Of the 7.3 billion human beings on Planet Earth today, 89 percent are religious believers, while 1.8 percent are professed atheists and another 9 percent are agnostics: which suggests that Chief Poobah of the New Atheists Richard Dawkins and his friends are not exactly winning the day, although their “market share” is up from 1900.

There were some 267 million Catholics in the world in 1900; today, the world Church counts 1.2 billion members, with a projected growth to 1.6 billion by the middle of the century. Yet in the last quarter of the twentieth century Catholicism was displaced by Islam as the world’s largest religious community, as the global Muslim population grew from 571 million in 1970 to today’s 1.7 billion.

The most extraordinary Christian growth over the past century has come in Africa: home to 8.7 million Christians in 1900, 542 million today, and perhaps 1.2 billion by 2050, when there will be as many African Christians as Latin American and European Christians combined. Twenty-first century Christianity is also a far more urban reality than a century ago. In 1900, 29 percent of the world’s Christian population lived in cities; it’s 65 percent today, although that’s projected to decline to 59 percent by 2050. But perhaps the most astonishing numbers in the survey involve Pentecostal and Charismatic Christians. There were 981,000 of these souls in 1900; there are 643,661,000 of them today; and there are projected to be over one billion Charismatics and Pentecostals in 2050. In raw numbers, then, Charismatic and Pentecostal Christianity is the fastest growing phenomenon in world religious history.

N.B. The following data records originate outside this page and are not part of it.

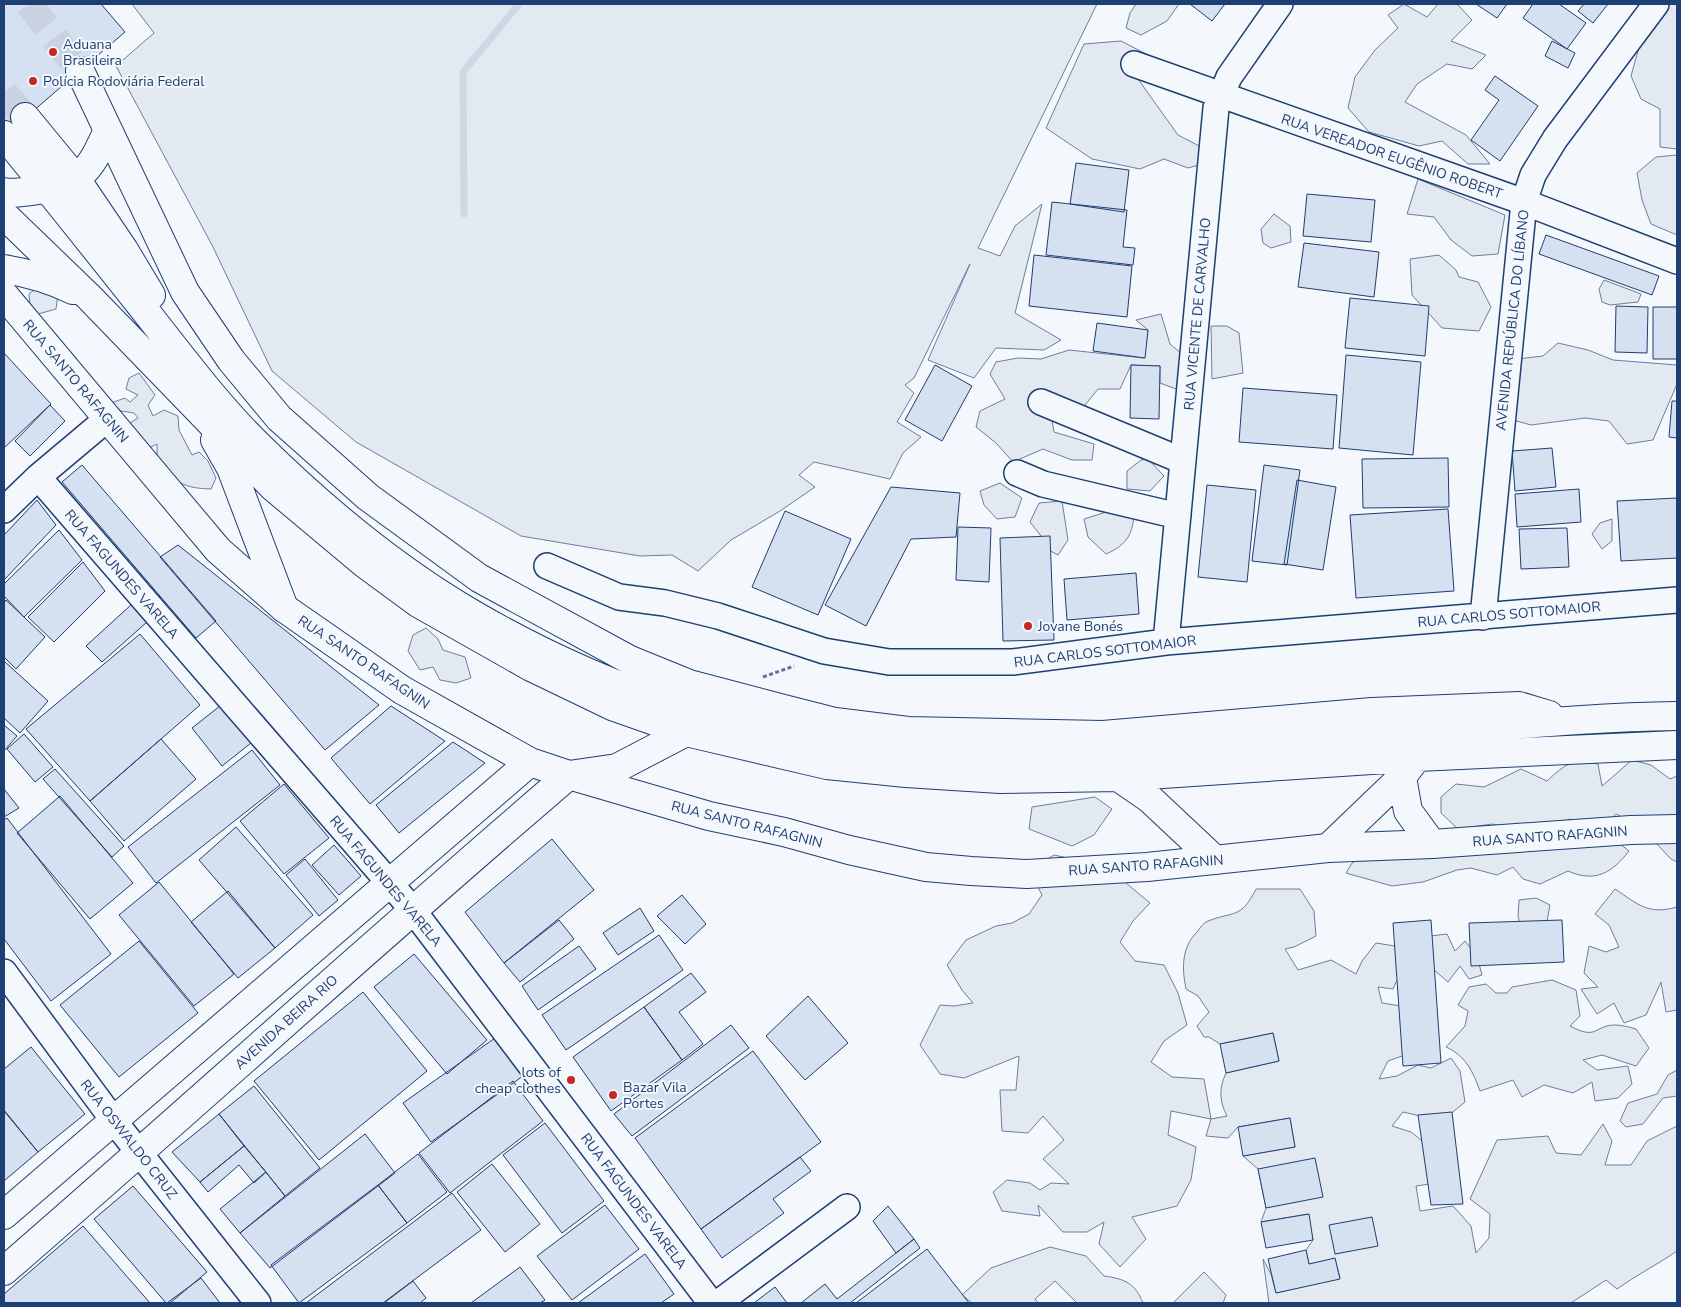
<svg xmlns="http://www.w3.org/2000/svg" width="1681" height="1307" font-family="'Nunito Sans',sans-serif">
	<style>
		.green { fill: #e3e9f0; stroke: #687fa3 }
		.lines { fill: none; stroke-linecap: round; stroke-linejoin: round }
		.stream { stroke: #cfd7e4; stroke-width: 7 }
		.building { fill: #d5e0f0; stroke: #1d3f73 }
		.highway-tunnel { stroke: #c9d2e0; stroke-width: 28; stroke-dasharray: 28 14; stroke-linecap: butt }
		.minor-casing { stroke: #1d3f73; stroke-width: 28 }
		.major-casing { stroke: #1d3f73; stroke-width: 30 }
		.highway-casing { stroke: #1d3f73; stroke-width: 30 }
		.path { stroke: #5e769c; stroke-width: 3; stroke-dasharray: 4 2.5; stroke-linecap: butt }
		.minor { stroke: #f4f7fb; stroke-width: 25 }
		.major { stroke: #f4f7fb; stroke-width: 28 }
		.highway { stroke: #f4f7fb; stroke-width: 28 }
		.poi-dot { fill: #c62828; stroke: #f4f7fb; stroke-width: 2 }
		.labels { text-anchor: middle; stroke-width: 4; stroke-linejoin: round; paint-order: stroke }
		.poi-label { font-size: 14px; fill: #1d3f73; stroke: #f4f7fb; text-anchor: start }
		.street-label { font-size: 14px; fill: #1d3f73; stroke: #f4f7fb }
	</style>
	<rect width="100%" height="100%" fill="#f4f7fb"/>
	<path class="green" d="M132,4H1097L978,248L1000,256L1015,226L1042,204L1015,313L1061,340L1044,350L996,348L974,378L928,360L970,264L914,378L905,385L914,393L897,422L921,437L903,453L890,479L814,462L799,475L815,487L780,511L731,540L698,571L672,555L640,556L521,536L356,442L272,371L213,247L116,66L154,33Z
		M1136,4H1179L1167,21L1141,35L1126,28L1130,13Z
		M1404,4L1427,17L1438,4H1457L1472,20L1451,41L1486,55L1472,69L1447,64L1417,84L1405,102L1466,135L1490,164H1468L1442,141L1419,146L1369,132L1348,108L1355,77L1375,50L1398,28L1388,15Z
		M1653,4H1677V149L1660,147V109L1641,99L1631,76L1648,15Z
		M1121,41L1148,55L1138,79L1178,135L1205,149L1206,163L1188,168L1164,159L1140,169L1092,159L1046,128L1084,44Z
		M1677,155V235L1651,224L1642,200L1637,173L1656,157Z
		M1418,179L1505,215L1498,254L1472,256L1451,240L1434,217L1407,214Z
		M1274,214L1290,226L1291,242L1271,248L1263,243L1261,229Z
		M1439,255L1456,270L1459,277L1478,282L1491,307L1479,331L1442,328L1412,295L1410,259Z
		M1604,280L1641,294L1638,302L1610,305L1602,302L1599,289Z
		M39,286L58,294L56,309L38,314L30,305L29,294Z
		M1161,314L1170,344L1183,355L1190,375L1176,389L1160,383V366L1131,365L1120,389H1098L1077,415L1050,409L1054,432L1094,444L1092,460H1072L1043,449L1013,462L996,443L976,427L980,411L1005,399L990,374L996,362L1018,358L1041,359L1069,350L1144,358L1148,330L1136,320Z
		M1211,326H1227L1239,333L1243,373L1212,379Z
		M1558,343L1588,350L1613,360L1677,365V384L1653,440L1627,444L1609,421L1585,418L1531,425L1513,420L1517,359L1543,356Z
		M139,373L155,395L148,405L153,416L164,410L178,416L179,430L192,455L199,452L208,461L216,478L211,489C179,488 176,481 157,459V444L149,448L131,432L130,423L138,418L134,413L121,411L111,403L125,398L130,402L138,395L126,389L129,378Z
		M1148,459L1164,476L1150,491L1127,489V471L1141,460Z
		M1000,483L1022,498L1015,517L997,519L984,505L980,491Z
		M1062,501L1068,540L1058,555L1041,546V536L1030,522L1039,503Z
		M1134,510C1134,533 1127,545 1106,554L1088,537L1084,519L1106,512Z
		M1612,519V541L1602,549L1592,534L1600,523Z
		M426,628L438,639L443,650L465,657L471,678L456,683L440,680L433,667L420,670L408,651L413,635Z
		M1632,760L1651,765L1670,779L1677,776V813L1674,818L1677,819V862L1671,859L1639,825L1616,814L1600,829L1570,819L1553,825L1514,830L1492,824L1458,829L1441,813V797L1456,784L1484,787L1521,769L1547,781C1567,762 1572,760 1598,764L1602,786Z
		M1095,797L1112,809L1094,835L1072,846L1029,829L1032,807Z
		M1611,837L1629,851C1612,873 1595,883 1568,871L1540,884L1523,879L1513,867L1497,875L1471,868L1457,870L1423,882L1392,886L1346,873L1352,863L1371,853Z
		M1054,855L1095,864L1114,873L1150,903L1133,921L1120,942L1135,961L1164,965L1178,993L1187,1025L1164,1041L1151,1062L1172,1077L1204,1079L1211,1119L1227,1116C1219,1101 1219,1088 1226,1073L1279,1061L1273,1033L1220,1044L1209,1037H1204L1197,1026L1209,1012L1198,996L1186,989C1182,969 1181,948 1197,932C1200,928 1203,923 1208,921C1234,911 1241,919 1256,889H1300L1314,911L1316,936L1294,947L1285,949L1298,970L1331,960L1356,974L1362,961L1376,943L1395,946L1402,969L1393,989L1378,987L1382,1003L1414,1008L1427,1031L1402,1056L1388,1061L1379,1079L1397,1076L1418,1065L1431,1068L1451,1058L1460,1071L1465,1102L1442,1121L1403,1112L1392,1126L1411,1132L1430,1147L1444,1182L1416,1186L1420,1211L1453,1206L1471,1226L1476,1253L1489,1238L1490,1214L1470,1199L1497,1140L1548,1136L1556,1153L1581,1155L1603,1124L1612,1141L1605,1165H1631L1647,1141L1677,1126V1251C1657,1265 1636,1275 1617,1289L1606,1280L1571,1303H1269L1263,1259L1271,1274L1276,1293L1340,1278L1335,1259L1309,1264L1306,1250L1313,1240L1308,1214L1261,1222L1266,1208L1258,1169L1243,1156L1295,1147L1290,1118L1238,1127L1228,1138L1206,1136L1211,1119L1171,1111L1168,1135L1196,1147L1191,1180L1177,1206L1132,1217L1146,1239L1120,1267L1099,1244L1104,1222L1087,1232H1063L1038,1205L1040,1216L1002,1211L993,1192L1007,1180L1030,1183L1040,1190L1051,1183L1069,1184L1043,1159L1064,1140L1043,1116L1028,1133L1002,1131L1000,1090H1016L1019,1056L964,1078L940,1074L920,1045L940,1005L954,1006L973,1003L962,990L947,965L966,940L996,926L1012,923L1029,914L1042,895L1029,870Z
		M1615,889C1639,905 1648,915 1677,907V1010L1666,1012L1661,982L1646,1015L1624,1023L1614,1003L1597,1014L1581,989L1598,987L1584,973L1589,946L1606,952L1619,947L1609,925L1595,914Z
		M1536,898L1550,905L1547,921L1522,933L1518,916L1519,900Z
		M1447,934L1455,951L1465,941L1477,956L1482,975L1469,979L1460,966L1448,982L1434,970L1430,936Z
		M1552,980L1576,990L1580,1016L1570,1026C1598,1041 1594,1025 1615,1025C1622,1025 1629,1027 1636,1029L1649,1048L1636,1066L1602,1055L1583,1060L1597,1070L1628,1066L1632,1084L1618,1098L1595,1101L1592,1082L1573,1093L1544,1085L1522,1097L1513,1080L1480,1091C1473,1072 1466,1056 1446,1047L1465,1026L1468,1011L1458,1005L1469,987L1486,984L1496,993H1507L1512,987Z
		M1677,1070V1096L1663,1098L1643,1124L1626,1127L1620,1121L1628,1103L1657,1094L1668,1075Z
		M1050,1247L1086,1256L1104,1276C1125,1279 1135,1283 1143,1303H1077L1055,1281L1035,1299L1038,1303H972L962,1295L991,1268Z
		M1204,1272L1226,1295L1223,1303H1173Z"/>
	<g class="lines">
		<path class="stream" d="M464,214L463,72L519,4"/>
	</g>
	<path class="building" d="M4,4H101L125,32L4,136Z
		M1190,4H1225L1212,21Z
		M1476,4H1507L1497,18Z
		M1533,4H1559L1586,23L1567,49L1523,18Z
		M1584,4H1608L1593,23L1578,11Z
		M1552,41L1575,53L1568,68L1545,56Z
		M1495,76L1538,106L1500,161L1471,140L1499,100L1485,90Z
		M1076,163L1129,170L1124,212L1070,204Z
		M1307,194L1375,200L1371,242L1303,236Z
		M1052,202L1127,210L1123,247L1135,248L1133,265L1046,255Z
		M1546,235L1659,276L1652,295L1539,254Z
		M1304,243L1379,252L1374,297L1298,287Z
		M1034,255L1132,266L1127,317L1029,306Z
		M1350,298L1429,306L1425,356L1345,348Z
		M1616,306L1648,307L1647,353L1615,352Z
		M1653,307H1677V359H1653Z
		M1097,323L1148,330L1145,358L1093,351Z
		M4,353L51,404L4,448Z
		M1346,355L1421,362L1413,455L1339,448Z
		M935,365L972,386L942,441L905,420Z
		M1131,365L1160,366L1159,419L1130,418Z
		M1243,388L1337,395L1333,449L1239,442Z
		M1672,401H1677V438L1669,437Z
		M50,405L65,421L30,456L15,441Z
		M1552,448L1556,487L1515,491L1512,451Z
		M1448,458L1449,507L1363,508L1362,459Z
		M82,465L216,621L196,638L62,482Z
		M1264,465L1300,470L1287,565L1252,561Z
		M1297,480L1336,487L1323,570L1284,564Z
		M1207,485L1256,490L1247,582L1198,577Z
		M891,487L960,493L956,537L911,539L866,626L825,605Z
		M1579,489L1581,522L1517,527L1515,494Z
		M1677,498V558L1621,561L1617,501Z
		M37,500L56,525L4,580V535Z
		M1448,509L1454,591L1356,598L1350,515Z
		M785,511L851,539L818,615L752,587Z
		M958,527L991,528L989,582L956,580Z
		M1567,528L1569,567L1521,569L1519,529Z
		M59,530L82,560L24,617L4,596V584Z
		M1050,536L1054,640L1003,641L1000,538Z
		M178,545L379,705L325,750L160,557Z
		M83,562L105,591L54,642L28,617Z
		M1136,573L1139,614L1067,620L1064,579Z
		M6,600L45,637L16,669L4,657V603Z
		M132,604L147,622L102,662L86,646Z
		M140,634L200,705L90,801L26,729Z
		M4,661L48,701L20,733L4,718Z
		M220,706L251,743L222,766L192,728Z
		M391,706L445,741L370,804L331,758Z
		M4,725L17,736L4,751Z
		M24,734L53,767L35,782L7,749Z
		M161,739L196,779L124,841L90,801Z
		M453,742L485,763L399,833L376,805Z
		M252,750L280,785L156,883L128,847Z
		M55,769L124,846L112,857L43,779Z
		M284,784L329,838L284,874L240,821Z
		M4,789L19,808L4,817Z
		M60,796L133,883L90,919L17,833Z
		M7,818L111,954L51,1001L4,939V820Z
		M236,827L313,915L275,948L199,860Z
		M552,839L594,890L504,963L465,912Z
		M334,845L361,876L339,895L312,865Z
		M305,859L338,900L319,916L286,875Z
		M159,882L234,974L194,1006L119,915Z
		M228,891L275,948L238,978L191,922Z
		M682,895L706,924L685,944L657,916Z
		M640,908L654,931L618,955L603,933Z
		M559,920L574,939L520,982L504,963Z
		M1431,920L1441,1063L1403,1066L1393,923Z
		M1562,920L1564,962L1471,966L1469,923Z
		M659,935L683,970L566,1050L542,1015Z
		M139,941L198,1013L119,1077L60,1005Z
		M579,946L596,969L538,1010L522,986Z
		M414,954L487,1040L447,1074L374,987Z
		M691,973L706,992L679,1012L703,1044L682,1060L644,1007Z
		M363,992L427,1071L319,1160L254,1081Z
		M808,996L848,1043L805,1080L766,1036Z
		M644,1007L682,1060L611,1111L573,1057Z
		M731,1025L749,1048L632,1136L614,1114Z
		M1273,1033L1279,1061L1226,1073L1220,1044Z
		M495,1038L523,1076L431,1142L403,1103Z
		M31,1047L85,1114L38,1152L4,1110V1069Z
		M753,1051L821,1142L701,1229L635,1138Z
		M513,1081L543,1121L450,1193L419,1153Z
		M254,1086L320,1168L285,1196L219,1114Z
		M4,1111L38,1152L4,1181Z
		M1452,1112L1463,1204L1431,1205L1418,1115Z
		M219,1114L244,1146L200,1182L172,1152Z
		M1290,1118L1295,1147L1243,1156L1238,1127Z
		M545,1123L604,1201L562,1233L503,1155Z
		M365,1134L395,1173L270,1268L240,1233Z
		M244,1146L266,1172L254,1183L239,1165L208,1192L200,1182Z
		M418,1154L447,1192L407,1223L378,1185Z
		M800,1157L811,1171L773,1199L784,1213L722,1258L701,1229Z
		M1315,1158L1323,1197L1266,1208L1258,1169Z
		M492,1164L540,1224L505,1252L457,1192Z
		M266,1172L285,1196L240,1233L220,1209Z
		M378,1185L407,1223L299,1303L271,1265Z
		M133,1186L207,1272L170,1303H166L94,1219Z
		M452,1193L481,1230L383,1303H306Z
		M605,1205L639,1249L572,1300L537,1256Z
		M888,1206L914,1239L896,1253L873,1221Z
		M1309,1214L1313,1240L1266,1248L1261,1222Z
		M1372,1217L1378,1246L1335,1254L1329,1225Z
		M83,1226L150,1303H4V1294Z
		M914,1239L920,1248L850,1303H801L825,1284L837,1299Z
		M927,1249L969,1303H856Z
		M1306,1250L1309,1264L1335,1258L1340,1279L1276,1293L1268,1259Z
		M645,1254L674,1294L661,1303H578Z
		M520,1267L545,1300L540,1303H471Z
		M201,1278L220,1303H167Z
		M413,1281L426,1298L420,1303H384Z
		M775,1287L787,1303H754Z"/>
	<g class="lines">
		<path class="highway-tunnel" d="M29,4L80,71
			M4,93L25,117"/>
		<defs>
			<path id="minor" d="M1134,64L1524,202L1677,261
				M1041,402L1183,461
				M1017,473L1043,484L1178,516
				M38,477L412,909L711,1303
				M4,510L38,477L107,419
				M547,566L619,597L665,603L718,616L824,651L889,662H1013L1166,642L1677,600
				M1483,617L1524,202L1533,175L1555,139L1656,4
				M1166,642L1216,108L1229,77L1280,4
				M4,972L114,1121L258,1303
				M718,1303L847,1207"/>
			<path id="major" d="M4,295L218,550L284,608L402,690L530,762L569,775L709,816L784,832L849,850L926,867L971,871L1027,874L1147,867L1328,848L1432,844L1631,830L1677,829
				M4,1215L530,762
				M4,1271C193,1107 378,938 569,775"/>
			<path id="highway" d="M80,71L185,292L231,360L279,418L368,497L479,578L630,660L689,684L780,708L835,722L908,731L1103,735L1372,712L1519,706L1549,715
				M25,117L76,179L124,250L151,295
				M4,135C55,197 104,259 154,322C187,364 220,408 259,446C322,508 393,567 469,612C600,689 751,741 903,753C992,760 1082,756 1171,750C1263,744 1356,738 1448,730C1524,724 1601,717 1677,716
				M4,192C12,194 22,192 31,191C80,185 89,173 108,130
				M4,215L90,298L273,487L365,564L418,603L531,667L612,706L686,732L827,765L906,773L1000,779L1118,777L1417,757L1677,745
				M4,269C29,273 50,279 73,290
				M215,440L231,468L284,608
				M569,775L617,768L686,732
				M1118,777L1150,799L1215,860
				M1402,777L1408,811L1432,844
				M1328,848L1402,777L1417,757"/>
		</defs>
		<use href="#minor" class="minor-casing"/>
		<use href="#major" class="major-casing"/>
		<use href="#highway" class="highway-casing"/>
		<path class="path" d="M763,677L794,666"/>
		<use href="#minor" class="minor"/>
		<use href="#major" class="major"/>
		<use href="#highway" class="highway"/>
	</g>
	<g class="poi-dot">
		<circle cx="53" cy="52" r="5"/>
		<circle cx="33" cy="81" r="5"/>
		<circle cx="1028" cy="626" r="5"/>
		<circle cx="571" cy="1080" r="5"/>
		<circle cx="613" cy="1095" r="5"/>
	</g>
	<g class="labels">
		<g class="poi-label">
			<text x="63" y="49">Aduana<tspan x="63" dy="16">Brasileira</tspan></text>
			<text x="43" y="86">Polícia Rodoviária Federal</text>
			<text x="1038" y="631">Jovane Bonés</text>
			<text x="561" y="1077" text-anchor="end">lots of<tspan x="561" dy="16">cheap clothes</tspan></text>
			<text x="623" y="1092">Bazar Vila<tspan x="623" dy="16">Portes</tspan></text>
		</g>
		<g class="street-label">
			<text transform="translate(1392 156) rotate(19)" y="5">RUA VEREADOR EUGÊNIO ROBERT</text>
			<text transform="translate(1197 314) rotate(-85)" y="5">RUA VICENTE DE CARVALHO</text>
			<text transform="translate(1512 320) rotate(-84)" y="5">AVENIDA REPÚBLICA DO LÍBANO</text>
			<text transform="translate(76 381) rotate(50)" y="5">RUA SANTO RAFAGNIN</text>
			<text transform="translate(122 574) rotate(49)" y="5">RUA FAGUNDES VARELA</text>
			<text transform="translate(1509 614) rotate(-5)" y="5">RUA CARLOS SOTTOMAIOR</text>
			<text transform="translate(1105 651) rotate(-7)" y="5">RUA CARLOS SOTTOMAIOR</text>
			<text transform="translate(364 662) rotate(34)" y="5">RUA SANTO RAFAGNIN</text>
			<text transform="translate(747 824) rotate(14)" y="5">RUA SANTO RAFAGNIN</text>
			<text transform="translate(1550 836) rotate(-4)" y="5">RUA SANTO RAFAGNIN</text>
			<text transform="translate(1146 865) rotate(-4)" y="5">RUA SANTO RAFAGNIN</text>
			<text transform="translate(386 881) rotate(50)" y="5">RUA FAGUNDES VARELA</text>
			<text transform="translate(286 1022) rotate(-42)" y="5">AVENIDA BEIRA RIO</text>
			<text transform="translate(129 1139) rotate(52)" y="5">RUA OSWALDO CRUZ</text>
			<text transform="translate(634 1201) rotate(53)" y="5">RUA FAGUNDES VARELA</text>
		</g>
	</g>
	<rect width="1681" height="1307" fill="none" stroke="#1d3f73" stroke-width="10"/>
</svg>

These three phenomena—African growth, urbanization and the rise of Pentecostalism—also help account, I suspect, for the greater fragmentation of the Christian world. What might be called entrepreneurial Christianity—founding your own church—is very much a part of all three, and that helps explain why the number of Christian denominations grew from 1,600 in 1900 to 45,000 today, with projections of 70,000 in 2050.

For all the admirable growth noted in the survey, Christianity seems stuck in something of a rut, if the measure is Christians-as-a-percentage-of-world-population. Christians were 34.5 percent of global population in 1900, 33.3 percent in 1970, 32.4 percent in 2000, and 33.4 percent today, with projections to 33.7 percent in 2025 and 36 percent in 2050.

Figuring out how much of this is due to the decline of European Christianity as a percentage of world Christianity would require number-crunching beyond my capabilities. But it’s worth noting that, in a century of dramatic, aggregate Christian growth, European Christianity had the lowest annualized growth rate (0.16 percent), and the European share of world Christian population has shrunk from 66 percent in 1900 to 23 percent today—thus raising more questions about the warrant by which European Christian leaders, Catholic and Protestant, pass judgment on the pastoral practice of fellow-Christians around the world.

One more disturbing number: according to the survey’s projections, only 14 percent of non-Christians today know a Christian—a number that speaks to both the isolation of religious groups from each other and the failures of evangelization. So there’s a lot of work to do in fulfilling the Great Commission, especially with those who have no contact with the faith.

George Weigel is Distinguished Senior Fellow of the Ethics and Public Policy Center in Washington, D.C.